Pull out every line below that holds the word "Purchasing".

WORKING DATA:
§
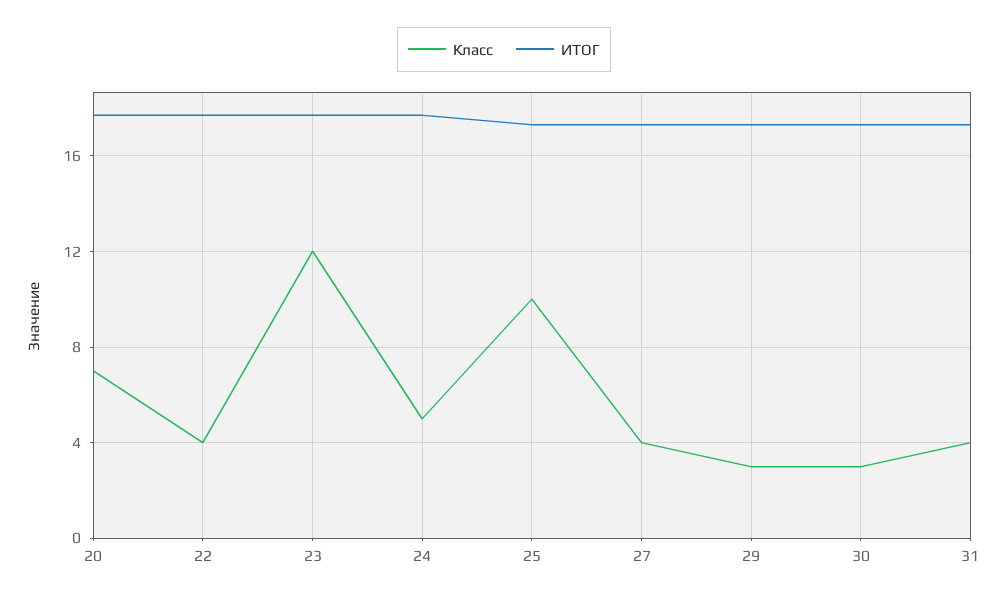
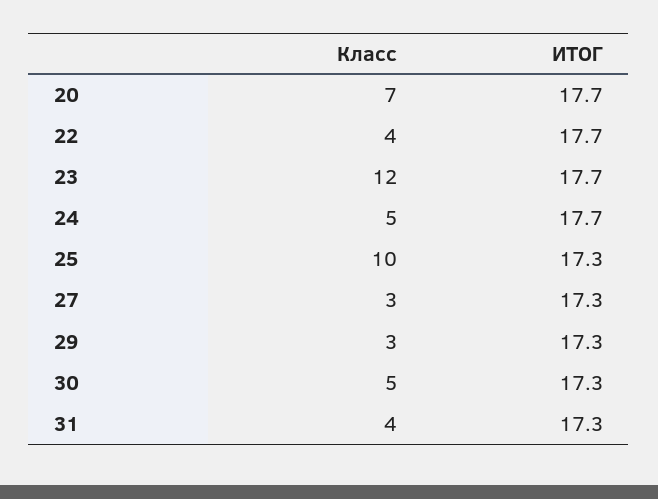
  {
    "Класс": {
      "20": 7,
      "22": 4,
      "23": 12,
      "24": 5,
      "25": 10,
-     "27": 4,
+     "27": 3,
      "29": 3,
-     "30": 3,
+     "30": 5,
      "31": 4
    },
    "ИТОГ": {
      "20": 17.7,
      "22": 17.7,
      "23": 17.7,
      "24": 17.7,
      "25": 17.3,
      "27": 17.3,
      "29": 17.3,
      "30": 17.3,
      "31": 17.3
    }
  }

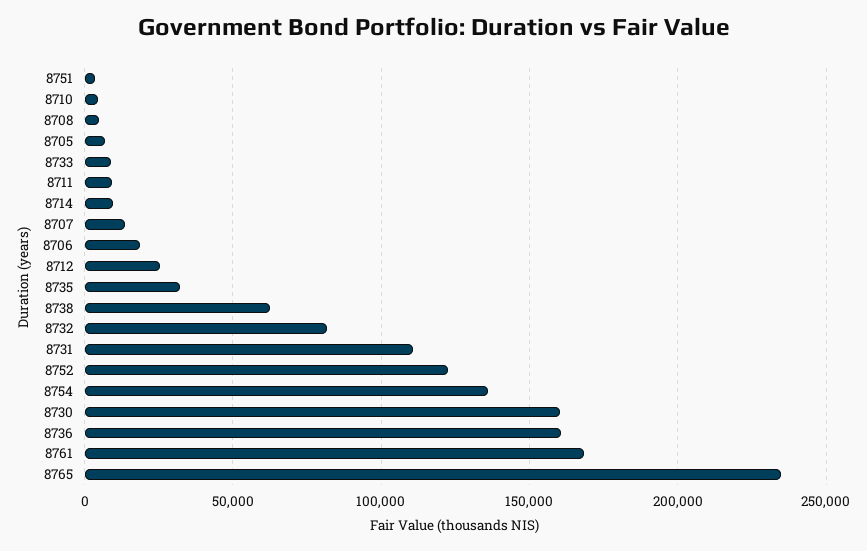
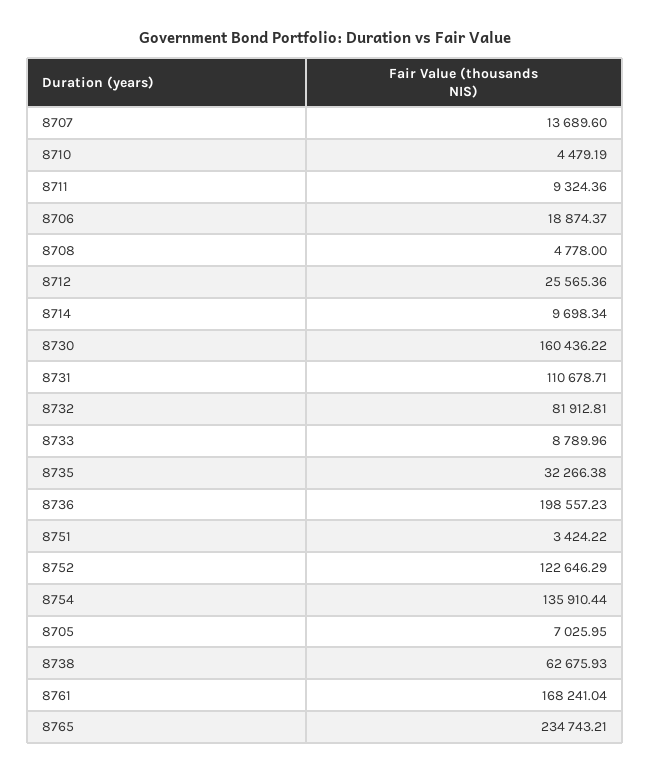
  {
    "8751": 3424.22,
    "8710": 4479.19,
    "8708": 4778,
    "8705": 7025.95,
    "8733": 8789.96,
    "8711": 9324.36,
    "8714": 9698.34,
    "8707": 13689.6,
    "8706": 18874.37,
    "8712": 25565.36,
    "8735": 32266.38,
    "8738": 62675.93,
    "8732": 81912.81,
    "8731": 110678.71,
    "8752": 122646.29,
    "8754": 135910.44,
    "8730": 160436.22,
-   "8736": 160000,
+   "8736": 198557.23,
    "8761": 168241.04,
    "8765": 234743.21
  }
§
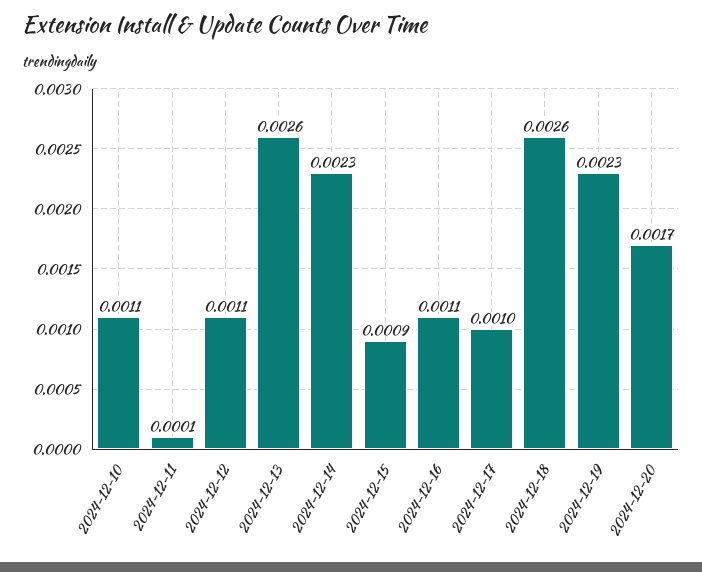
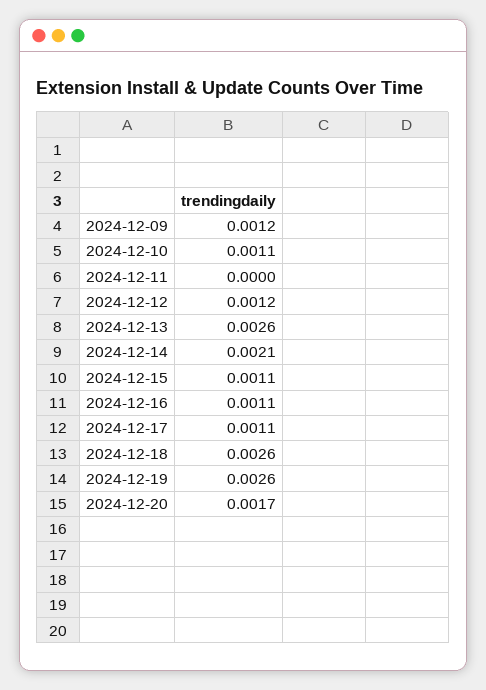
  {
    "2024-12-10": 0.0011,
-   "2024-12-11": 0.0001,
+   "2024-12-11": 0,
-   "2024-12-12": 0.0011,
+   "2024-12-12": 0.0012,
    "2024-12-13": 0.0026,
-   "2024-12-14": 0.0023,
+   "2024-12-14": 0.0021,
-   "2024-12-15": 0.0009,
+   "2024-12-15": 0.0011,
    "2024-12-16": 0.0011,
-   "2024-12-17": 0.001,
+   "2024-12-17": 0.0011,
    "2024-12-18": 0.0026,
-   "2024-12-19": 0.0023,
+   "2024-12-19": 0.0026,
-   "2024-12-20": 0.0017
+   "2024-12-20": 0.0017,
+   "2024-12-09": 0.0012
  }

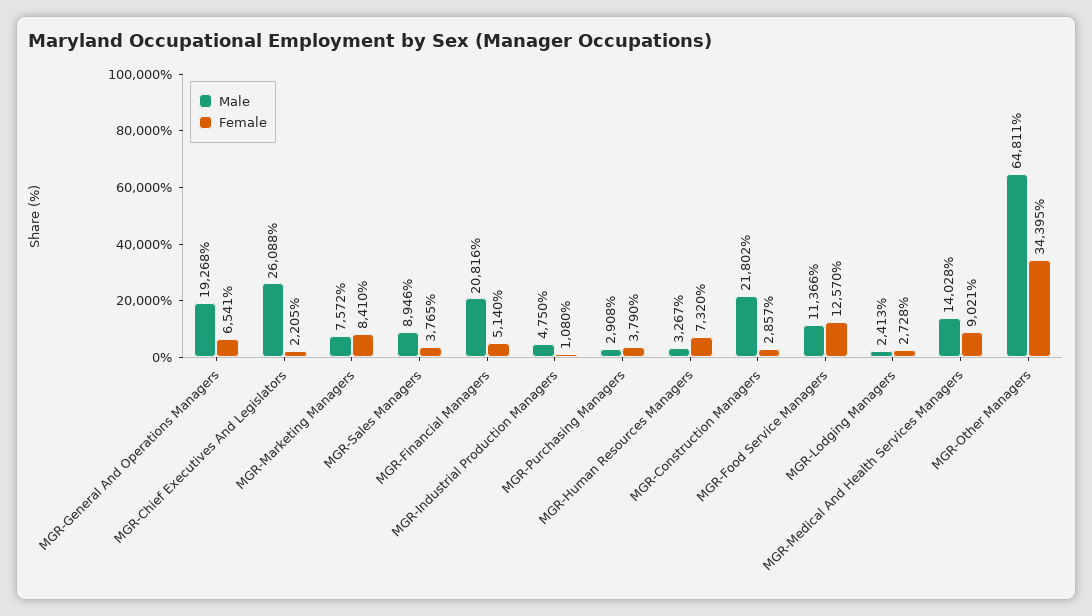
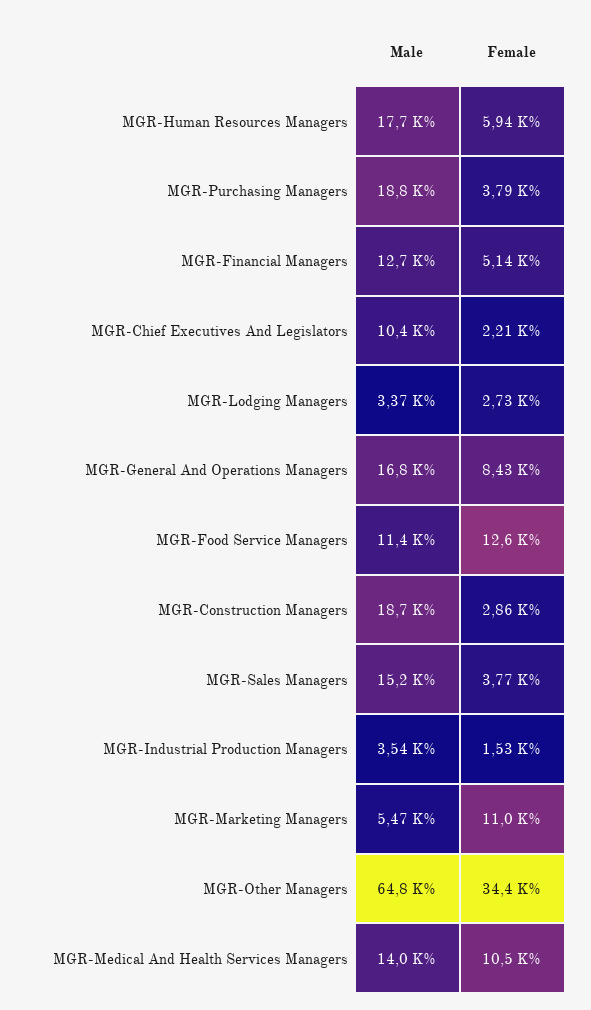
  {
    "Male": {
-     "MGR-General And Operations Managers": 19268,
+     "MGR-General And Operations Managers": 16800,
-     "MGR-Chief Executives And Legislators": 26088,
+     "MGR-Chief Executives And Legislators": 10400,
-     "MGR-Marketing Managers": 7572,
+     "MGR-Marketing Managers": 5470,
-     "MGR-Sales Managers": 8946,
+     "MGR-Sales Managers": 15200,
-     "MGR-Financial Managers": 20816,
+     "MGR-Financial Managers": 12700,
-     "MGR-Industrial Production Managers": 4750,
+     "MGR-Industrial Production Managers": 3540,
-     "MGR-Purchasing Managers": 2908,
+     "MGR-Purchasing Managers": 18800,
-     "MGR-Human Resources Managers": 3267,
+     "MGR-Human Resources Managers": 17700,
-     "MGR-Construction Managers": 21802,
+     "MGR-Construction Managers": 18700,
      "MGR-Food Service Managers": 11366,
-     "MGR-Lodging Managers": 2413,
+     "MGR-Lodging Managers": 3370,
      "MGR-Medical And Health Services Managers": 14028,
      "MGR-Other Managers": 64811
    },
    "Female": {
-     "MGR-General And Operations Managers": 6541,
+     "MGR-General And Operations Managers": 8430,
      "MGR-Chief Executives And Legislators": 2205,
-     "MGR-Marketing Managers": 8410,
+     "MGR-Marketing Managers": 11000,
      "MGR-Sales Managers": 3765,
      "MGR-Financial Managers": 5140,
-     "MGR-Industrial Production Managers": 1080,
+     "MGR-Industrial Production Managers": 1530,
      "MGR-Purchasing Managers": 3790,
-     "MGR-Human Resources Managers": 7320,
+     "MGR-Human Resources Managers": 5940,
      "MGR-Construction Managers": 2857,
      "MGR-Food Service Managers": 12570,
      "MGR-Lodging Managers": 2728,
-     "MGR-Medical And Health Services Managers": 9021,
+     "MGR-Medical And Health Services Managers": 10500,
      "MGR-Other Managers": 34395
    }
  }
§
WRITTEN ANSWER:
-     "MGR-Purchasing Managers": 2908,
+     "MGR-Purchasing Managers": 18800,
      "MGR-Purchasing Managers": 3790,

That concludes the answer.